In the Latvian context, the strongest preference for brand-name medicines was in the age group over 55 years. This finding is unfortunate as most common chronic conditions are prevalent in this age group and representatives of the group might be beneficiaries of the pharmaceutical reimbursement system which promotes use of GM. These findings of preference for brand-name medicines and less willingness to use GM among older people are consistent with findings in other European countries like Finland, Switzerland and Belgium [17, 30, 31]. It would be useful to further explore reasons and identify best solutions to address mistrust towards GM in this age group.
Similar to other researchers [21, 15], we also found that the more positive GM users rated their experience, the more willing they were to choose GM if presented with a choice.
In our study, physician specialists were found to provide more negative information about GM compared to other information sources. It would be useful to explore reasons for this in further research. Possible explanations might be lack of knowledge about the concept of bioequivalence or specialists’ close relationships with the pharmaceutical industry.
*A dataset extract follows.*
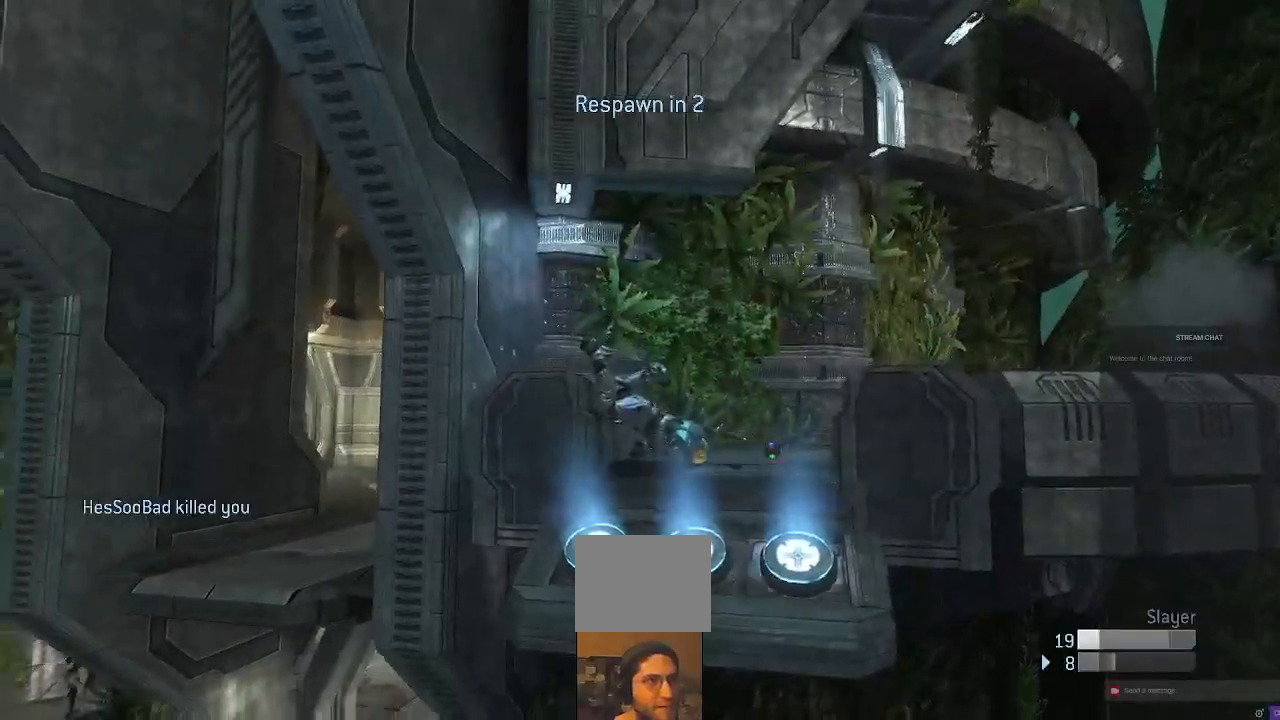
{"dt_ms": 500, "buttons": [], "left_stick": "center", "right_stick": "center", "events": [[67, "right_stick", "down-left"], [400, "right_stick", "center"]]}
Studies have suggested that the payments from the pharmaceutical industry are associated with preferences for brand-name medicines [32, 33]. The systematic review by Dunne and Dunne suggests that physicians play a particularly important role in ensuring consumers’ confidence in GM [15]. The study that examined the relationship between patient beliefs and communication about GM with their providers, also concluded that the willingness to use GM is associated with positive communication with providers [34].
This study has the following limitations – as the survey was distributed as Computer Assisted Web Interviews, it did not reach the part of the population not using the Internet. It is estimated that approximately 21% of the Latvian population do not use Internet on a regular basis. The proportion of Internet nonusers differ significantly among the age groups. Within the age group 18–44 about 4% do not use Internet regularly, while within the age group 45–64 the share constitutes 28%, and within the age group 65–74 those are 64.5% [35]. To adjust to the criteria of a representative sample, data were weighted according to four parameters (gender, age, nationality and place of residence), but were not weighted according to education, therefore, the sample included a higher proportion of population with higher education than the general population in Latvia. It might have had impact on the study results. For instance, there are studies suggesting that population with higher education have more positive attitude towards GM and are more likely to choose generic substitution [15, 36].